Access to Kubernetes using Plural user credentials

Problem to solve

Issue: https://gitlab.com/gitlab-org/gitlab/-/issues/331431

As a user of a Kubernetes cluster that is connected to Plural using the Plural agent, I would like to interact directly with the cluster using the Kubernetes API.
As a Platform Engineer, I would like to manage access to the cluster using Plural user membership.

Personas

Delaney (Development Team Lead)
Sasha (Software Developer)
Priyanka (Platform Engineer)
Allison (Application Ops)
Ingrid (Infrastructure Operator)

User experience goal

An agent administrator can grant Plural users access to a Kubernetes cluster that is connected via the Plural agent. The agent administrator can then:
- Manage the level of access using Kubernetes RBAC.
- Have an overview of active sessions.
- Unilaterally revoke individual sessions.
A user with access can connect to a cluster using their Plural identity.

Proposal

Agent admin side

In the agent's configuration file, managed in code in the agent's configuration project, the user configures a user_access object. The following keys are available:

projects: A list of projects whose members should have access.
groups: A list of groups whose members should have access.
access_as: Required. Can have one of two values:
- { agent: {} }: Connect using the agent's service account.
- { user: {} }: (PREMIUM) Impersonate the authenticated user

For example:

# .gitlab/agents/my-agent/config.yaml

user_access:
  access_as:
    user: {}
  projects:
    - id: group-1/project-1
    - id: group-2/project-2
  groups:
    - id: group-2
    - id: group-3/subgroup

Authorized user side

Authorized users should be granted API access to the Kubernetes API in a variety of ways, using their Plural identity when interacting with the API.

This functionality is exposed the user as follows:

Under the user's personal preferences, there is a Kubernetes page listing the agents shared directly with them.
When a user visits a group's or project's Infrastructure > Kubernetes page, they see agents shared with them via that project or group. For each such agent, there should be an option to connect to the agent..

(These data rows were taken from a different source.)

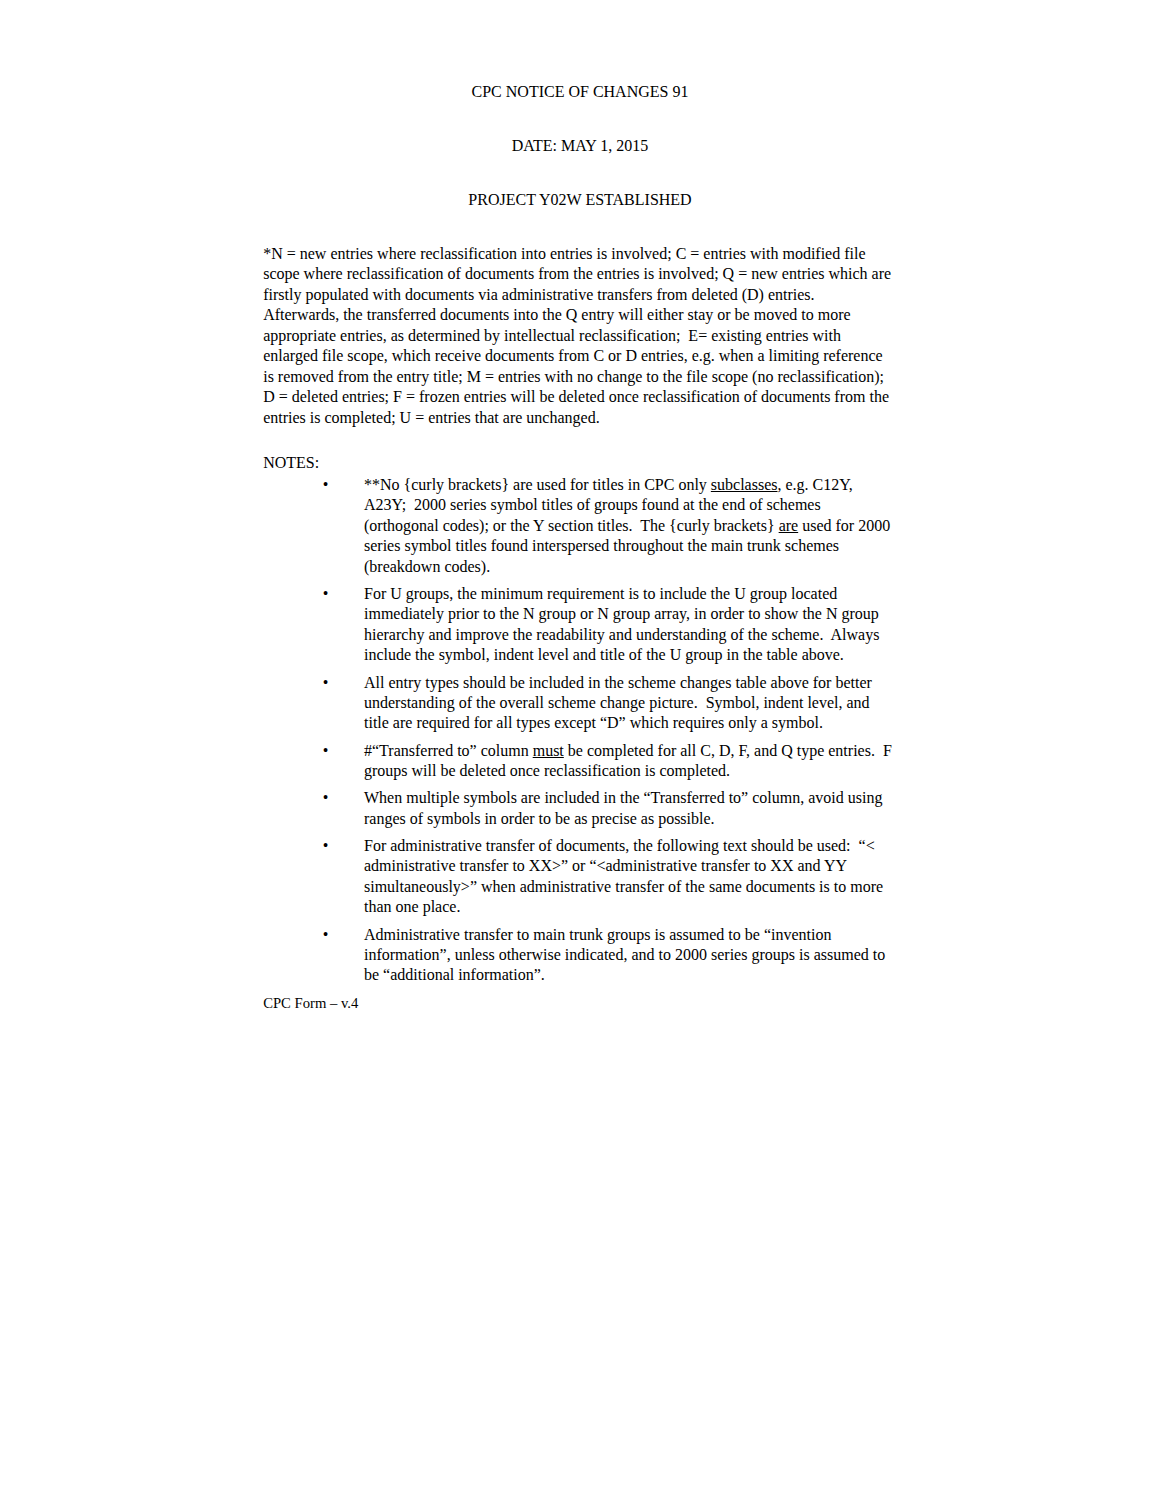CPC NOTICE OF CHANGES 91
DATE: MAY 1, 2015
PROJECT Y02W ESTABLISHED
*N = new entries where reclassification into entries is involved; C = entries with modified file scope where reclassification of documents from the entries is involved; Q = new entries which are firstly populated with documents via administrative transfers from deleted (D) entries. Afterwards, the transferred documents into the Q entry will either stay or be moved to more appropriate entries, as determined by intellectual reclassification; E= existing entries with enlarged file scope, which receive documents from C or D entries, e.g. when a limiting reference is removed from the entry title; M = entries with no change to the file scope (no reclassification); D = deleted entries; F = frozen entries will be deleted once reclassification of documents from the entries is completed; U = entries that are unchanged.
NOTES:
**No {curly brackets} are used for titles in CPC only subclasses, e.g. C12Y, A23Y; 2000 series symbol titles of groups found at the end of schemes (orthogonal codes); or the Y section titles. The {curly brackets} are used for 2000 series symbol titles found interspersed throughout the main trunk schemes (breakdown codes).
For U groups, the minimum requirement is to include the U group located immediately prior to the N group or N group array, in order to show the N group hierarchy and improve the readability and understanding of the scheme. Always include the symbol, indent level and title of the U group in the table above.
All entry types should be included in the scheme changes table above for better understanding of the overall scheme change picture. Symbol, indent level, and title are required for all types except “D” which requires only a symbol.
#“Transferred to” column must be completed for all C, D, F, and Q type entries. F groups will be deleted once reclassification is completed.
When multiple symbols are included in the “Transferred to” column, avoid using ranges of symbols in order to be as precise as possible.
For administrative transfer of documents, the following text should be used: “< administrative transfer to XX>” or “<administrative transfer to XX and YY simultaneously>” when administrative transfer of the same documents is to more than one place.
Administrative transfer to main trunk groups is assumed to be “invention information”, unless otherwise indicated, and to 2000 series groups is assumed to be “additional information”.
CPC Form – v.4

Only developers and above can connect to an agent with user_access.

Implementation

We extend the existing API proxy endpoint with new functionality.

Authentication

Any member specified in the configuration should be able to access the Kubernetes API of the cluster using any of the following authentication methods:

Personal Access Token
OpenID Connect (OIDC)
Browser cookie on Plural frontend

KAS can be distinguish between the methods as follows:

The personal access tokens is a bearer token with the format pat:<agent ID>:<token>.
The OIDC ID token, also a bearer token, is a signed, unencrypted JWT.
The browser cookie goes in a separateCookie header. Combining Authentication and Cookie headers is not allowed.

Personal Access Token

A prefixed personal access token of the form pat:<agent_id>:<token> as a bearer token, where:

<agent_id> is the numeric agent ID.
<token> is the personal access token.

The personal access token:

Must have the new scope k8s_proxy.
Should not have any other scope. In other words, the token should not grant access to any other Plural API.
Should expire in a year or sooner.

When selecting the k8s_proxy scope, a mandatory association must be made to exactly one agent (similar to this issue for projects).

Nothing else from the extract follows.